Philippines president Rodrigo Duterte subsequently approved a temporary ban on all travellers, except Filipinos, from China and its autonomous regions.
The US, Japan, Singapore and Australia have imposed similar restrictions despite criticism from China and an assessment from WHO that they were unnecessarily hurting trade and travel.
Passenger lies about virus
A Canadian man on a flight from Toronto in Canada to Jamaica falsely announced to passengers that he had the coronavirus, forcing the plane to return to the airport where he was arrested, police said on Tuesday. The incident occurred on Monday during a WestJet Airlines flight from Toronto to Montego Bay. The Boeing 767 was carrying 243 passengers.

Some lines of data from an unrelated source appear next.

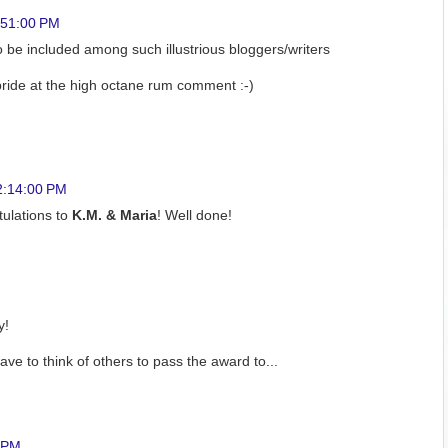
:51:00 PM
o be included among such illustrious bloggers/writers
pride at the high octane rum comment :-)
2:14:00 PM
ulations to
K.M. & Maria
! Well done!
y!
ve to think of others to pass the award to...
0 PM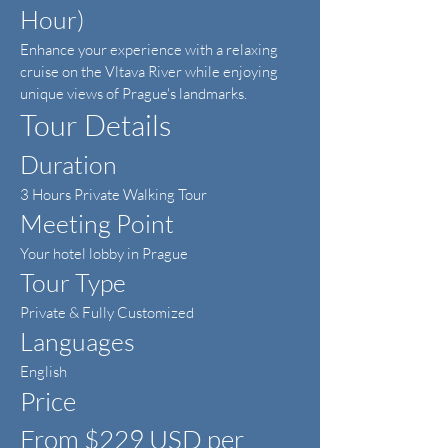
Hour)
Enhance your experience with a relaxing
cruise on the Vltava River while enjoying
unique views of Prague's landmarks.
Tour Details
Duration
3 Hours Private Walking Tour
Meeting Point
Your hotel lobby in Prague
Tour Type
Private & Fully Customized
Languages
English
Price
From $229 USD per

“A male was causing a disturbance on the flight, saying he had been to China and had the coronavirus,” said Sarah Patten, a spokeswoman for police in the town of Peel, close to Toronto’s Pearson international airport. After the plane landed, the 29-year-old man was checked by medical staff who concluded he did not have the coronavirus. He was arrested, charged with mischief and will appear in court on March 9th, Ms Patten said by phone. Julie-Anne Broderick, a passenger on the plane, said she saw the man taking a selfie and announcing he had the virus. “The flight attendants came, gave him a mask and gloves and just told him that he had to move to the back of the plane,” she told the Canadian Broadcasting Corp. The captain then told passengers he thought the incident was a hoax but had to return to Toronto, she added.
The Chinese government has accused the US of causing “panic” in its response instead of helping.
In a statement to the House of Commons on Monday, health secretary Matt Hancock said the virus would be around for several months yet.
Looking at the global picture, Mr Hancock said: “Currently the number of cases is doubling every five days and it’s likely that the virus will be with us for at least some months to come.
“This is a marathon, not a sprint.”
The UK department of health said on Monday that 326 UK tests for coronavirus have concluded, of which 324 are negative.
Two people, a University of York student and one of their relatives, continue to be treated for coronavirus in the specialist infectious diseases unit at Newcastle Royal Victoria Infirmary.